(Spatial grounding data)

——————

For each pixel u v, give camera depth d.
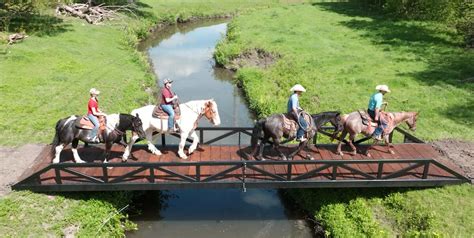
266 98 22.55
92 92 12.46
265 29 37.38
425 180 13.16
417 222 12.32
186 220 14.26
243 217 14.45
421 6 37.31
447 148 15.85
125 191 14.09
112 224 12.77
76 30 33.00
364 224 12.44
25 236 11.26
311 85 23.12
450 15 34.03
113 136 12.78
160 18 44.34
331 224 12.81
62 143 12.68
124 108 20.22
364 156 14.33
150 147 13.88
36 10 32.91
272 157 14.08
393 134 17.05
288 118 12.97
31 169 13.20
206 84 28.08
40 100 19.97
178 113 13.38
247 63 30.58
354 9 47.12
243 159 13.88
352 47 30.47
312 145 15.04
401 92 21.45
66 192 12.95
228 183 12.72
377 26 36.78
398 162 12.77
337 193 13.86
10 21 32.25
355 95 21.42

——————

_Problem details_
Reproduce exactly the lines from the one containing "25 236 11.26" through the last line of the records, both included, and nothing else.

_The completed task_
25 236 11.26
311 85 23.12
450 15 34.03
113 136 12.78
160 18 44.34
331 224 12.81
62 143 12.68
124 108 20.22
364 156 14.33
150 147 13.88
36 10 32.91
272 157 14.08
393 134 17.05
288 118 12.97
31 169 13.20
206 84 28.08
40 100 19.97
178 113 13.38
247 63 30.58
354 9 47.12
243 159 13.88
352 47 30.47
312 145 15.04
401 92 21.45
66 192 12.95
228 183 12.72
377 26 36.78
398 162 12.77
337 193 13.86
10 21 32.25
355 95 21.42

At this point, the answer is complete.